A circuit breaker wraps every agent invocation. If the underlying model API returns 5 consecutive failures, the circuit opens and the session is stopped with an error message rather than continuing to retry.

Parameter Value
Failure threshold 5 consecutive failures
Reset timeout 30 seconds
Half-open probe calls 1

When the circuit is open, the session is stopped and the checkpoint is saved so it can be resumed once the API is healthy again.


SLO tracking

The governance kernel tracks a policy-compliance SLO: the fraction of routing validator checks that pass within the session. Target: 95%.
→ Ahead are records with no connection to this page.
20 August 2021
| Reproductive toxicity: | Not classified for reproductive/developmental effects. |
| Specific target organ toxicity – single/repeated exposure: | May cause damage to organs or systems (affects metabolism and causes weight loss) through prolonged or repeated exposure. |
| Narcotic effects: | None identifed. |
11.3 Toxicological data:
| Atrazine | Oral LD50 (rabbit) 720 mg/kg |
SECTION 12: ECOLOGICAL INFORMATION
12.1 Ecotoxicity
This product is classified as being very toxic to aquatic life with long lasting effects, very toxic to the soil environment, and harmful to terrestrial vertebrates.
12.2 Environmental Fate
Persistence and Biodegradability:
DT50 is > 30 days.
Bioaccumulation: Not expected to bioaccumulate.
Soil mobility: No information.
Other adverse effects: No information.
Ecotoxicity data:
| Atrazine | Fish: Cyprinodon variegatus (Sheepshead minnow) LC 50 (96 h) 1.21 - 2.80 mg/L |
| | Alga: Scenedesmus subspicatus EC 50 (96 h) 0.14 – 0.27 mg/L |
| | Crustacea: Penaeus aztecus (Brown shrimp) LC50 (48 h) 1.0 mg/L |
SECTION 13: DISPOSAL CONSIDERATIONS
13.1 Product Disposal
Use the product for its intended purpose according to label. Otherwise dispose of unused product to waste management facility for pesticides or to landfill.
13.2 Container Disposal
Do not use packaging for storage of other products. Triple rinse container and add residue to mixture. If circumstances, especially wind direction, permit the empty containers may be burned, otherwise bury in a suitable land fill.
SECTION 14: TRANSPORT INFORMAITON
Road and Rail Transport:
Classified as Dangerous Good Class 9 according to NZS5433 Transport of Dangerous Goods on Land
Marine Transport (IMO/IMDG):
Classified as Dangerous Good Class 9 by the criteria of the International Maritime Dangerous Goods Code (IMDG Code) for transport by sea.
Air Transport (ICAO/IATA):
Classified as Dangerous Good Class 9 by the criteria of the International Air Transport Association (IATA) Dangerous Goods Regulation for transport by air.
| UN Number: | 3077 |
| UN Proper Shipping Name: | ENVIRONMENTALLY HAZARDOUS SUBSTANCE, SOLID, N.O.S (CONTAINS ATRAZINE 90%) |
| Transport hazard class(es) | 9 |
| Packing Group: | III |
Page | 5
Burn-rate alerts fire when compliance degrades faster than the budget allows:

Alert Burn rate Window
Warning 1 hour
Critical 10 minutes

SLO events appear in the governance audit log. They do not currently surface in the terminal output but are visible in --verbose mode.


Rate limiting

A single failure counter tracks consecutive bad turns per agent. A "bad turn" is any turn that results in a correction being injected: no routing keyword, a keyword that belongs to a different role, multiple keywords in one response, or a keyword whose validator rejected the handoff.

When the counter reaches 3, ValidatorStuckException is thrown and the session stops with a descriptive error. The checkpoint is saved so the session can be resumed after diagnosing the issue.
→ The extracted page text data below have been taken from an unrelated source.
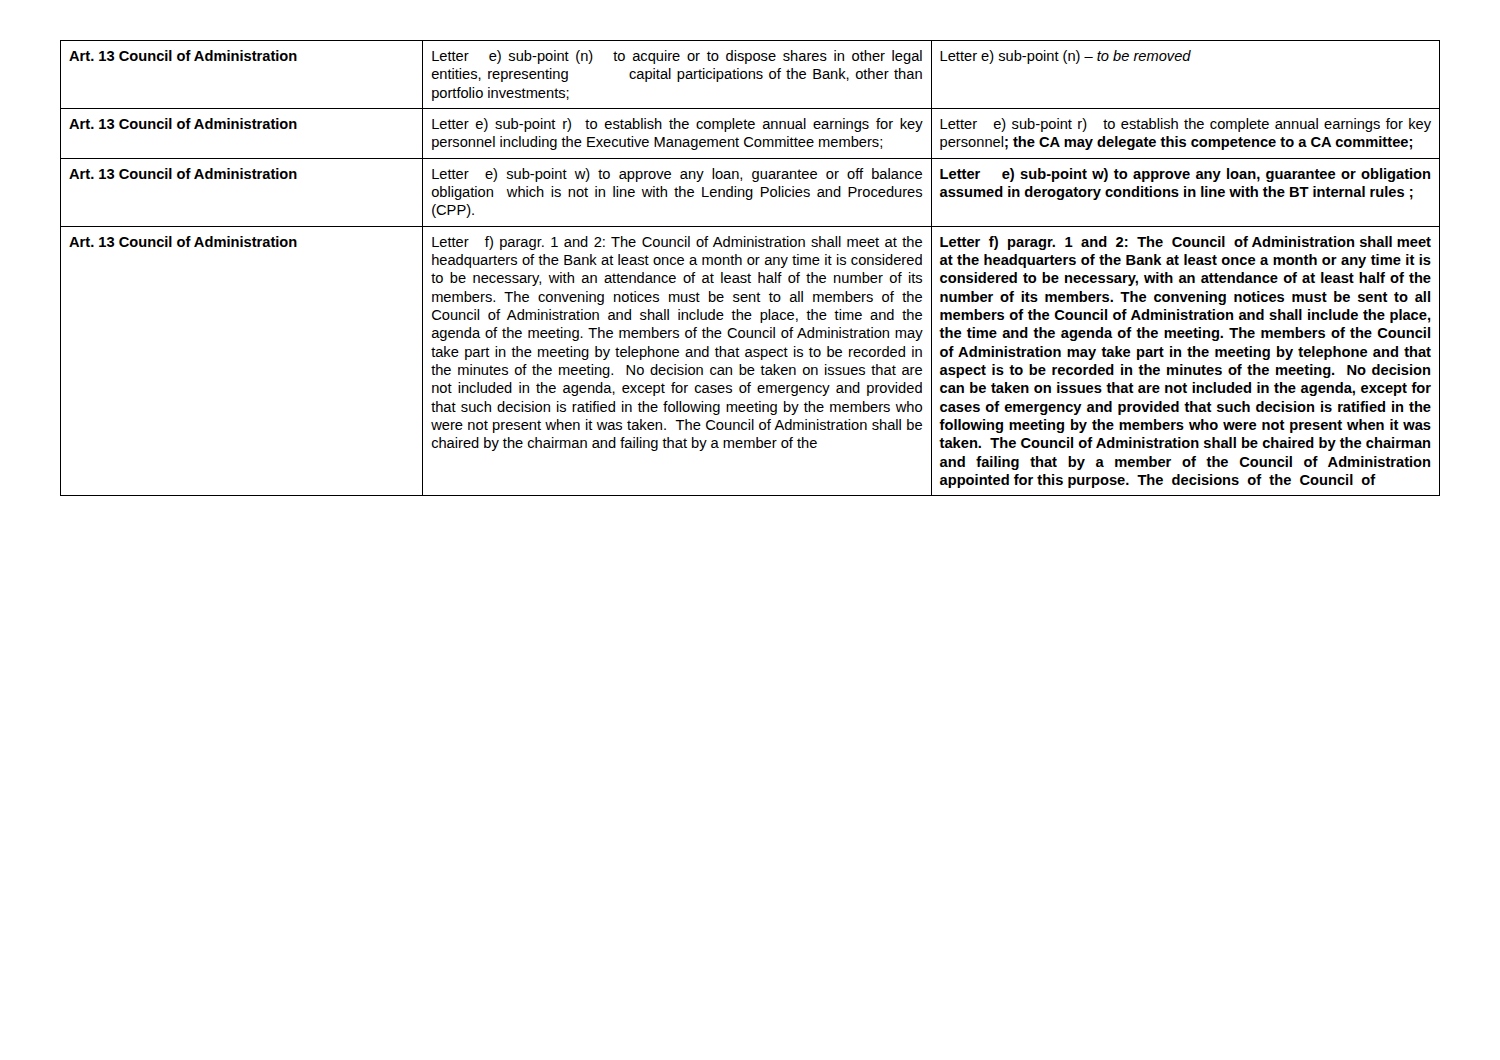| Art. 13 Council of Administration | Letter e) sub-point (n) to acquire or to dispose shares in other legal entities, representing capital participations of the Bank, other than portfolio investments; | Letter e) sub-point (n) – to be removed |
| Art. 13 Council of Administration | Letter e) sub-point r) to establish the complete annual earnings for key personnel including the Executive Management Committee members; | Letter e) sub-point r) to establish the complete annual earnings for key personnel ; the CA may delegate this competence to a CA committee; |
| Art. 13 Council of Administration | Letter e) sub-point w) to approve any loan, guarantee or off balance obligation which is not in line with the Lending Policies and Procedures (CPP). | Letter e) sub-point w) to approve any loan, guarantee or obligation assumed in derogatory conditions in line with the BT internal rules ; |
| Art. 13 Council of Administration | Letter f) paragr. 1 and 2: The Council of Administration shall meet at the headquarters of the Bank at least once a month or any time it is considered to be necessary, with an attendance of at least half of the number of its members. The convening notices must be sent to all members of the Council of Administration and shall include the place, the time and the agenda of the meeting. The members of the Council of Administration may take part in the meeting by telephone and that aspect is to be recorded in the minutes of the meeting. No decision can be taken on issues that are not included in the agenda, except for cases of emergency and provided that such decision is ratified in the following meeting by the members who were not present when it was taken. The Council of Administration shall be chaired by the chairman and failing that by a member of the | Letter f) paragr. 1 and 2: The Council of Administration shall meet at the headquarters of the Bank at least once a month or any time it is considered to be necessary, with an attendance of at least half of the number of its members. The convening notices must be sent to all members of the Council of Administration and shall include the place, the time and the agenda of the meeting. The members of the Council of Administration may take part in the meeting by telephone and that aspect is to be recorded in the minutes of the meeting. No decision can be taken on issues that are not included in the agenda, except for cases of emergency and provided that such decision is ratified in the following meeting by the members who were not present when it was taken. The Council of Administration shall be chaired by the chairman and failing that by a member of the Council of Administration appointed for this purpose. The decisions of the Council of |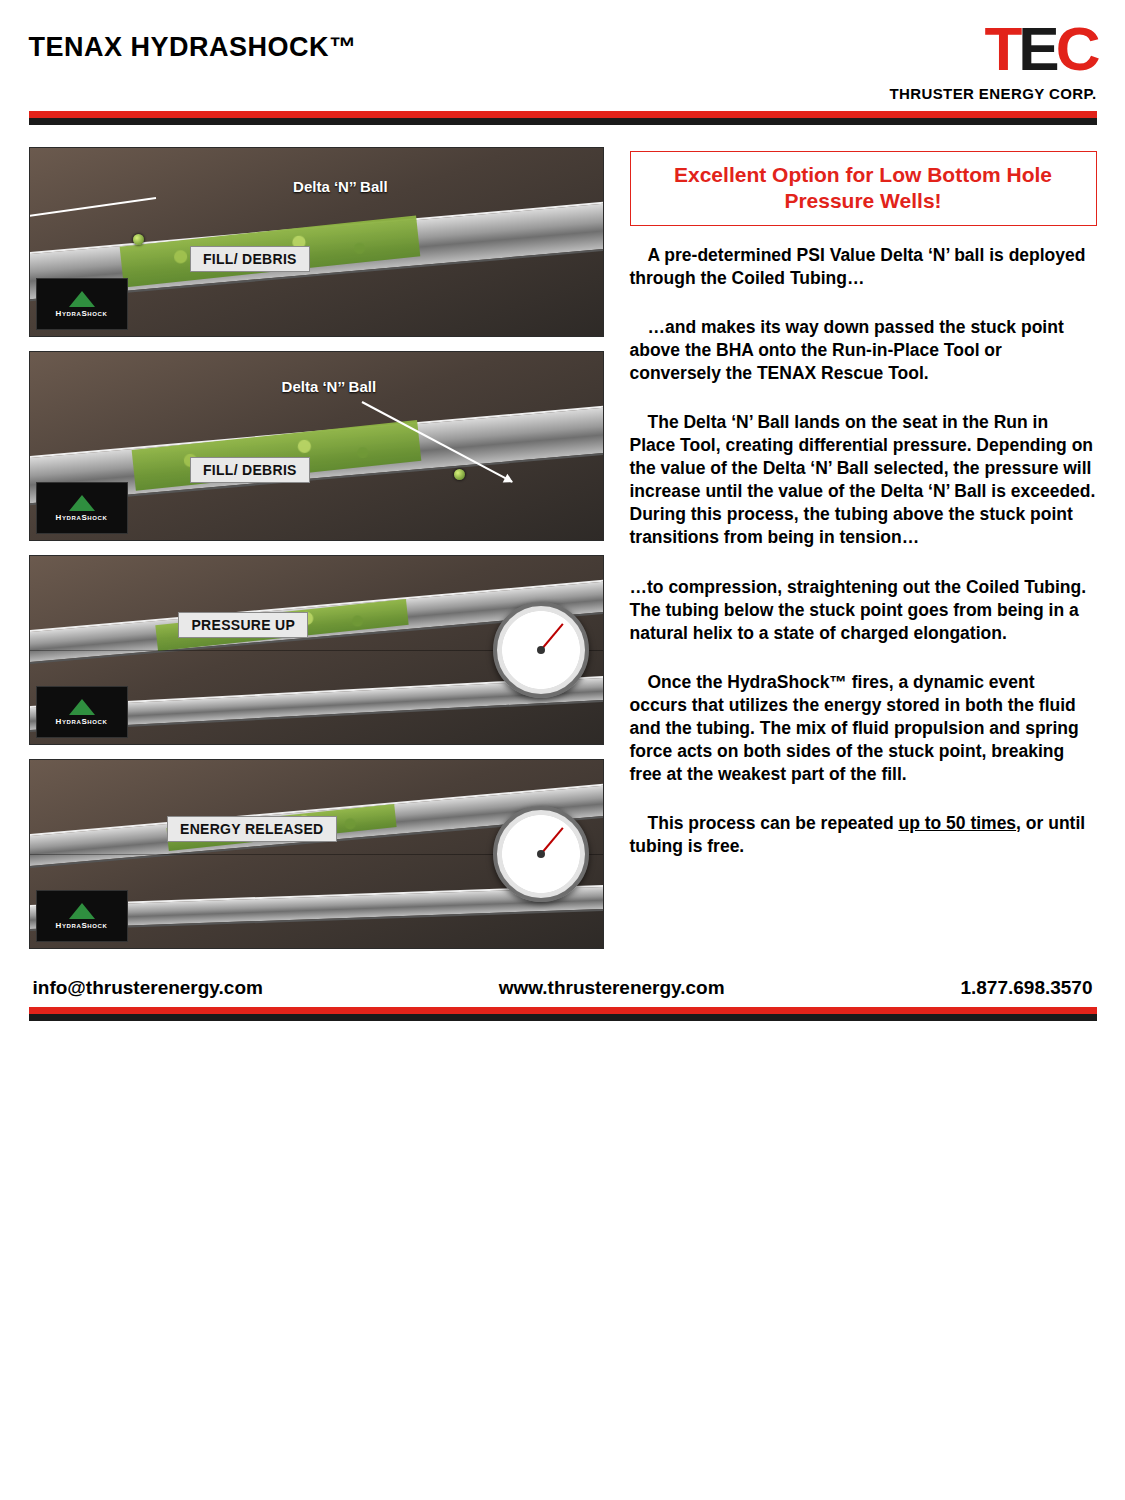TENAX HYDRASHOCK™
TEC
THRUSTER ENERGY CORP.
Delta ‘N’’ Ball
FILL/ DEBRIS
HydraShock
Delta ‘N’’ Ball
FILL/ DEBRIS
HydraShock
PRESSURE UP
HydraShock
ENERGY RELEASED
HydraShock
Excellent Option for Low Bottom Hole
Pressure Wells!
A pre-determined PSI Value Delta ‘N’ ball is deployed through the Coiled Tubing…
…and makes its way down passed the stuck point above the BHA onto the Run-in-Place Tool or conversely the TENAX Rescue Tool.
The Delta ‘N’ Ball lands on the seat in the Run in Place Tool, creating differential pressure. Depending on the value of the Delta ‘N’ Ball selected, the pressure will increase until the value of the Delta ‘N’ Ball is exceeded. During this process, the tubing above the stuck point transitions from being in tension…
…to compression, straightening out the Coiled Tubing. The tubing below the stuck point goes from being in a natural helix to a state of charged elongation.
Once the HydraShock™ fires, a dynamic event occurs that utilizes the energy stored in both the fluid and the tubing. The mix of fluid propulsion and spring force acts on both sides of the stuck point, breaking free at the weakest part of the fill.
This process can be repeated up to 50 times, or until tubing is free.
info@thrusterenergy.com
www.thrusterenergy.com
1.877.698.3570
The rate limiter enforces the same threshold via a 10-minute window: if 3 or more failures accumulate within that window, escalation fires immediately rather than waiting for the consecutive-turn count.

This prevents infinite correction loops where an agent keeps re-emitting a broken handoff without making progress. The counter does not reset when the failure mode changes — alternating between validator failures and no-keyword turns hits the threshold at the same rate as repeated identical failures.


DID identity

Each agent is assigned a Decentralized Identifier at session start in the form did:fuseraft:<agentName>:<sessionId>. DIDs are used as the agentId field in all audit log entries so events from different sessions can be distinguished even when the same agent name is reused.

DIDs are regenerated fresh for each StreamAsync call (each session). They are not persisted.


Policy files

YAML policy files extend or override the default governance rules. When a file exists at policies/default.yaml in the same directory as the orchestration config, it is loaded automatically.

config/
  orchestration.yaml
  policies/
    default.yaml

Policy files are optional. If no file exists, the kernel uses built-in defaults (all features enabled, thresholds as documented above). Refer to the Agent Governance Toolkit documentation for the policy YAML schema.


Relationship to the sandbox

The governance rings extend the filesystem sandbox: the sandbox controls which paths an agent may access; the ring controls what operations the agent may perform within those paths. Both checks must pass for a tool call to proceed.

See Security & Sandbox for path-level containment details.